Desert Island Discs is 80 years old and to celebrate this milestone the BBC has planned an event unprecedented in the show’s long history. It is also one that will surely have its creator and original presenter, Roy Plomley, spinning in his grave. Desert Island Discs Live will take place at London’s Palladium over three nights later this month with host Lauren Lavern in conversation with celebrity guests Russell T. Davies, Katherine Ryan, Lemn Sissay, Ellie Simmonds, Dara Ó Briain, Sue Perkins ‘and more to be announced’.
The whole charm of the show, and the reason for its longevity, is its intimacy
If this sounds like your sort of thing then it’s not too late to book – there is, at the time of writing, a whole raft of tickets still available from between £44 and £92. It is perhaps surprising that a show which gets an audience in the millions has so far failed to sell out a venue with a capacity of just 2,000. Perhaps its because regular DID listeners know it is an extraordinarily bad idea.
The whole charm of the show, and the reason for its longevity, is its intimacy. The programme captures the sense of solitude and reflection that being cast away, alone, might bring. The host then gently encourages to share those feelings – with the music selections both articulating and puncturing the intimacy. Desert Island Discs whispers rather than shouts. The studio becomes a confessional.
We listeners don’t necessarily want guests to break down but it’s certainly memorable when they do. One thinks of Ian Wright on his inspirational school teacher, Ade Edmondson on the death of his comedy partner Rik Mayall, Richard E. Grant on how broken he was by the death of his wife, Stephen Graham on having been suicidal, Lemn Sissay on being cruelly taken from his mother. Will Sissay, who is on the DID Live bill, be asked to recreate this emoting on stage?
Lauren Laverne, whose previous broadcasting career had been more in the ‘Hello Glastonbury!’ vein, initially seemed to lack the lightness-of-touch that had characterised her masterful predecessors in the DID chair, Sue Lawley and then Kirsty Young. But she has got better over the last six years and now consistently strikes the right tone – a quiet one.
By putting DID in front of a live audience, it will surely lose this. DID Live will, inevitably, be more akin to a chat show where hoary anecdotes are wheeled out for laughs and cheers rather than a thoughtful, unscripted conversation, one-on-one.
This seems to have been reflected in the choice of guests: there is no unheralded Scottish judge or volcanologist here, it’s pure showbiz, all TV entertainers and performative celebs. Furthermore, all of the guests announced so far have already been on the show. While it’s not unprecedented for guests to appear more than once, they never record another show within a couple of years. All six of these DID Live guests have been interviewed recently, making this, in a sense, another BBC repeat.
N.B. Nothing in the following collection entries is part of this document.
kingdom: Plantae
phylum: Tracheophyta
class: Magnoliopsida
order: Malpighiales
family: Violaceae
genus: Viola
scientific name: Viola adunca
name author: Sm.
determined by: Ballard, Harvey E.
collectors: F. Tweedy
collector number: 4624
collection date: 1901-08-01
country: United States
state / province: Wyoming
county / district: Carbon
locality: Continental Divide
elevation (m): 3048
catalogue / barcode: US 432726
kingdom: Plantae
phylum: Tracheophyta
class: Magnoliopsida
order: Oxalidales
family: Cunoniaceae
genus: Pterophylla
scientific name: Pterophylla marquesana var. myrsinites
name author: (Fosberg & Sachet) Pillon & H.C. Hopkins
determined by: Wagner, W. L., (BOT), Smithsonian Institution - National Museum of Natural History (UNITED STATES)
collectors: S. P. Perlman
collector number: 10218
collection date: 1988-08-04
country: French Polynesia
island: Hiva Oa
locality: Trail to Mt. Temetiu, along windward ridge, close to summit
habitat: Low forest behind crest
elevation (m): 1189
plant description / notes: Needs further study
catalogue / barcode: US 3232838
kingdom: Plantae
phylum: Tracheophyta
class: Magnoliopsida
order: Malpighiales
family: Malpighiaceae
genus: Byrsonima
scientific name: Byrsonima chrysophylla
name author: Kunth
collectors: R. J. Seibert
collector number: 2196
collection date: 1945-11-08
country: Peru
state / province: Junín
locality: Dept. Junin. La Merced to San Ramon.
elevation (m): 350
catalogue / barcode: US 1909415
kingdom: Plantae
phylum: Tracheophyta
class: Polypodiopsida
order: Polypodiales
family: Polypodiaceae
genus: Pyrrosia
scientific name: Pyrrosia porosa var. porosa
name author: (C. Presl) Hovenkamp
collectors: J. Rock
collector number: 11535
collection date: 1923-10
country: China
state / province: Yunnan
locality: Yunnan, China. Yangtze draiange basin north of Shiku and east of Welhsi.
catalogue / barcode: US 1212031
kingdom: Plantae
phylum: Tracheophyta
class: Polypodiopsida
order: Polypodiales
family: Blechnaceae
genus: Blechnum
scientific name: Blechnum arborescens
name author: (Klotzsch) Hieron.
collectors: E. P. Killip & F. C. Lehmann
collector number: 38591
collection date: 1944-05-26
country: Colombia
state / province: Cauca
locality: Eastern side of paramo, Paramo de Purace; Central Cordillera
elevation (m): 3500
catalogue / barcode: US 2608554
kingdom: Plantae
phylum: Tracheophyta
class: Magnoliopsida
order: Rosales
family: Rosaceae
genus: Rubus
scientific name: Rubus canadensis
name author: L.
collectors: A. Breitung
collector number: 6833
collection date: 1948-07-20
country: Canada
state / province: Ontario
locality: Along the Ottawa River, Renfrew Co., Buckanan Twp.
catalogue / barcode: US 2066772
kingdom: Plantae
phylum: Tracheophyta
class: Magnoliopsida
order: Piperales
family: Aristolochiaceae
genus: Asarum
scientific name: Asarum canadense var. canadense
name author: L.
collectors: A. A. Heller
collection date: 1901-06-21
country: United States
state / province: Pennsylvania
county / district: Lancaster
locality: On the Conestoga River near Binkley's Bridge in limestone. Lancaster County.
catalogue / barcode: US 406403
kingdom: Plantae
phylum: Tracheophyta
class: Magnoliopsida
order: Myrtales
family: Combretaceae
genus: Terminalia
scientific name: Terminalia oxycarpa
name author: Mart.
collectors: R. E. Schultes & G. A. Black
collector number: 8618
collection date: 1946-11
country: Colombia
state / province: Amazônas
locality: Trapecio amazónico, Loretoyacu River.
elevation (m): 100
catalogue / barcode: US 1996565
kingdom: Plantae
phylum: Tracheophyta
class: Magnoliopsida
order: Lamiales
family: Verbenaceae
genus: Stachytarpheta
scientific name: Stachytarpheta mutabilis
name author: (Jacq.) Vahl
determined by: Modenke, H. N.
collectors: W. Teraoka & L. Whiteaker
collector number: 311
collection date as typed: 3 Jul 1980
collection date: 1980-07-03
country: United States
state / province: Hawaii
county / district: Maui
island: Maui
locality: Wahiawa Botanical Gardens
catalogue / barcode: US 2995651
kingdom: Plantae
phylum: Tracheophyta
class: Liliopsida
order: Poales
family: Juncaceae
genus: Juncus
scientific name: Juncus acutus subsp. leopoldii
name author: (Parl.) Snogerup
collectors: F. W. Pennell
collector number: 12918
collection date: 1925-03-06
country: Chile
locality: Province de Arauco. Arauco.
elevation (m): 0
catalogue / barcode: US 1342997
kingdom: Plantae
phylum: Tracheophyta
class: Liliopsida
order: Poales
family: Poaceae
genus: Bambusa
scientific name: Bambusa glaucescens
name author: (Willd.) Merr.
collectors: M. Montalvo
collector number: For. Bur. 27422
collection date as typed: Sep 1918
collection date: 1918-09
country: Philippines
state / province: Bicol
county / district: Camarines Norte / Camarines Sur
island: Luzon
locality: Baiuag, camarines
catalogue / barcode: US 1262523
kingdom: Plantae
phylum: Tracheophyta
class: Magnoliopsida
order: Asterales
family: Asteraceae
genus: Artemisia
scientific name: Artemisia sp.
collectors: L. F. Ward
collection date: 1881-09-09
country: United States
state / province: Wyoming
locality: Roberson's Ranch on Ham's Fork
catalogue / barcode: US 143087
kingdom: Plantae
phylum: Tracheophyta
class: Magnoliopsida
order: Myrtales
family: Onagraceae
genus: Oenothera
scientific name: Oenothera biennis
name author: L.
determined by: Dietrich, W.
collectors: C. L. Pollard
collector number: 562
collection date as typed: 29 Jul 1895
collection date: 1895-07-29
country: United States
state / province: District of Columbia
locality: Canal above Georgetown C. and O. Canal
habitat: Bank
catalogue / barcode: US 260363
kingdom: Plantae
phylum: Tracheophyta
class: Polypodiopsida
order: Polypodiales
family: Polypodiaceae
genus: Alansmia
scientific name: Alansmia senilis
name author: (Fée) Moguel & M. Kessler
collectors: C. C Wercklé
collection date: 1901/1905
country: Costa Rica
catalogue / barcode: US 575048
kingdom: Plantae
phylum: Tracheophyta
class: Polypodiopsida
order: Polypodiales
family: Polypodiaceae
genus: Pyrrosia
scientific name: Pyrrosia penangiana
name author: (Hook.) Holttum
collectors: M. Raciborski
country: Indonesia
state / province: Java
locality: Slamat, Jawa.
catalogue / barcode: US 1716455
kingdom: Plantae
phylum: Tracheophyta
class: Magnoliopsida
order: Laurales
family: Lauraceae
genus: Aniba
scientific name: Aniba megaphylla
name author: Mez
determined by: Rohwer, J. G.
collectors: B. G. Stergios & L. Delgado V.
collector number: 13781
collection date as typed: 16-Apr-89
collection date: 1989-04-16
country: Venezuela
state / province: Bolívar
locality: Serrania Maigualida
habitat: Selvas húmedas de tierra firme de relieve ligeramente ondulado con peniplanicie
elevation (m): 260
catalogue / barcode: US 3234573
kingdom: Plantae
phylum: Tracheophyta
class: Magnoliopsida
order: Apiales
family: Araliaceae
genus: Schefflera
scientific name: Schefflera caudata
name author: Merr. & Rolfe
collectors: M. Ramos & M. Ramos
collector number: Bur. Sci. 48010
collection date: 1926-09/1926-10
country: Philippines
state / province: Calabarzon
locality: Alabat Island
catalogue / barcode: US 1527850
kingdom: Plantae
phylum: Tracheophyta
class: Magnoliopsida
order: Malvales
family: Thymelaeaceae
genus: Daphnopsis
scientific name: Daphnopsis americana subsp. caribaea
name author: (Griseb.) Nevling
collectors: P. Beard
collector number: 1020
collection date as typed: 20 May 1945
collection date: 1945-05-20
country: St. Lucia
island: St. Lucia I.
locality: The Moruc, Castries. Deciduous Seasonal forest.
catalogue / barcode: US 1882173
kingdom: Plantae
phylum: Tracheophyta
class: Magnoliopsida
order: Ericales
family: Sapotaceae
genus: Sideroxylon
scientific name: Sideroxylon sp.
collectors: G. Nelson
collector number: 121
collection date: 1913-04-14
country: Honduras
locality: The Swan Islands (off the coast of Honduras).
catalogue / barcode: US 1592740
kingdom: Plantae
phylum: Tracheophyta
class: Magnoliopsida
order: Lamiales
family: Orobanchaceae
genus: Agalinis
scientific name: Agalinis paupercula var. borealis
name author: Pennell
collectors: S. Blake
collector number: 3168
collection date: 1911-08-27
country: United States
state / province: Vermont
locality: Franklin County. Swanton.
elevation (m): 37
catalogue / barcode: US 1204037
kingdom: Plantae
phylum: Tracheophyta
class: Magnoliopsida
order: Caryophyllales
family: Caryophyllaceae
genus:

It’s not like the producers needed to do this. DID couldn’t be any more loved. It’s regularly the most searched item on the catch-up service BBC Sounds. An expert panel five years ago voted it the best radio show ever. And it’s not even the 80th anniversary at all, not really. Perhaps fittingly for a show about being marooned on a desert island, they have missed that boat. It’s not even in the year of the 80th anniversary. The first DID was in January 1942. The live show is over two years late. So why this? Why now?
Well, the announcement of the Palladium shows came just months after DID became one of several radio crown jewels shows – along with the consistently brilliant Melvyn Bragg-fronted In Our Time – which were moved under the control of BBC Studios, the commercial wing of the corporation. In other words, they wanted to monetise the show’s popularity.
There you have it: its new controllers are using the feeble excuse of the 82nd-and-a-bit anniversary of DID to test the water for turning it into a proper live event earner in the vein of Gardeners’ World with no doubt merch and all the rest. If all this is judged a success – assessed on financial terms, of course, rather than on whether it truly enhances the brand – they’ll surely take DID to Latitude in the summer, perhaps even to Glastonbury, which would be full circle for Laverne.
Please don’t let that happen. This is a precious national institution. Just as you wouldn’t get planning permission to significantly alter a listed building, you should have some respect for heritage radio shows. Leave Desert Island Discs alone.